The scrapers use PhantomJS to render the Javascript in some of the search pages. If you already use node.js, you can install PhantomJS via npm:
npm install phantomjs-prebuilt
Alternatively, you can install it using Homebrew on OSX:
brew update
brew install phantomjs
Or just download the Linux/OSX/Windows/FreeBSD binaries here.

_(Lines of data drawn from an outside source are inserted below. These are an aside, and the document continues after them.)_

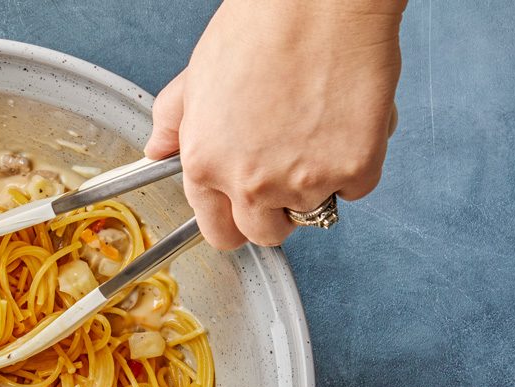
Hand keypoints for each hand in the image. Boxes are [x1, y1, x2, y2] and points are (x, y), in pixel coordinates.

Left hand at [146, 0, 404, 248]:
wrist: (321, 3)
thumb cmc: (262, 26)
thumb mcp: (197, 75)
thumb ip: (174, 121)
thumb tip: (158, 148)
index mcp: (205, 165)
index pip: (217, 231)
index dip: (235, 218)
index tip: (247, 207)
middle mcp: (249, 183)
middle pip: (265, 234)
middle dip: (276, 211)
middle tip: (287, 168)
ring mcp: (303, 182)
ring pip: (313, 212)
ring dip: (317, 184)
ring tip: (315, 129)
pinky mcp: (352, 171)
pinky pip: (355, 188)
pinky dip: (356, 163)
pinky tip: (345, 119)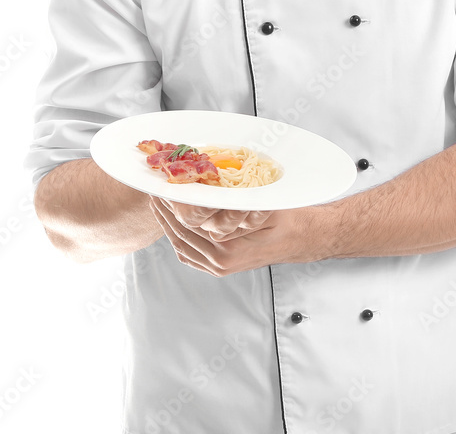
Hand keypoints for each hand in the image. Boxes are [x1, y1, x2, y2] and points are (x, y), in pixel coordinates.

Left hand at [148, 196, 318, 276]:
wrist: (301, 238)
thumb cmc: (285, 219)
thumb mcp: (259, 205)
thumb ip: (231, 204)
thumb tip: (201, 193)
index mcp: (226, 249)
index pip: (187, 224)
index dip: (171, 204)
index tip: (162, 188)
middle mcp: (219, 262)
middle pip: (178, 236)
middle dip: (164, 213)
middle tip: (154, 192)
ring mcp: (219, 268)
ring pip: (181, 247)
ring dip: (167, 225)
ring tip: (159, 204)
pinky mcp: (220, 267)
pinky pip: (190, 256)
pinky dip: (178, 240)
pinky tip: (173, 224)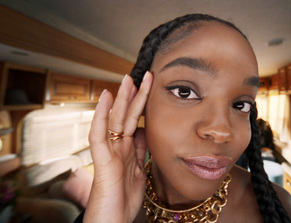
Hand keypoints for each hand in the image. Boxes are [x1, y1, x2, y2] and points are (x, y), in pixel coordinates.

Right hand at [84, 72, 152, 222]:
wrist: (112, 222)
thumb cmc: (123, 200)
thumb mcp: (139, 171)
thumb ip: (141, 152)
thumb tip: (147, 133)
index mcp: (128, 150)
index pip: (137, 121)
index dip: (143, 105)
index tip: (152, 88)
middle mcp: (118, 147)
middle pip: (126, 116)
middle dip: (134, 96)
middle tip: (143, 75)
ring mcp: (109, 152)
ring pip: (114, 120)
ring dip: (120, 98)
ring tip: (127, 79)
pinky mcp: (101, 160)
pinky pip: (99, 134)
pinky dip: (101, 115)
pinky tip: (105, 98)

Once you've installed PhantomJS, clone this repo and install the Python dependencies using pip:
git clone https://github.com/ddbourgin/news-scrapers.git
cd news-scrapers
pip install -r requirements.txt
Each scraper can be run from the command-line. To see the available arguments, run python <scraper_file>.py -h
. You can also run the scrapers in tandem using the provided scrape.sh
shell script.
Scraping occurs in two phases. In the first phase, the scraper compiles a list of article hyperlinks based on the user query and saves them in newline-delimited text file in the ./links
directory. In the second phase the scraper loops over each link identified during phase 1 and extracts the article text, saving the final scraped article collection in a JSON file in the ./scraped_json
directory. The output JSON has the the following format:
{
"articles": [
{
"author": ["Netochka Nezvanova"],
"before_election": false,
"description": "Article 1 lede",
"publishedAt": "2016-11-18T00:00:00+00:00",
"text": "This is the article text.",
"title": "Article 1 Title",
"url": "http://www.nytimes.com/2016/11/18/us/article-1.html",
"urlToImage": null
},
{
"author": ["Rudolph Lingens", "Luther Blissett"],
"before_election": true,
"description": "Article 2 lede",
"publishedAt": "2016-11-05T00:02:00+00:00",
"text": "This is some more article text.",
"title": "Article 2 Title",
"url": "http://www.nytimes.com/2016/11/5/article-2.html",
"urlToImage": null
},
],
"from_last": "30 days",
"pagerange": [1, 5],
"query":"my search query",
"source":"new-york-times",
"status":"ok"
}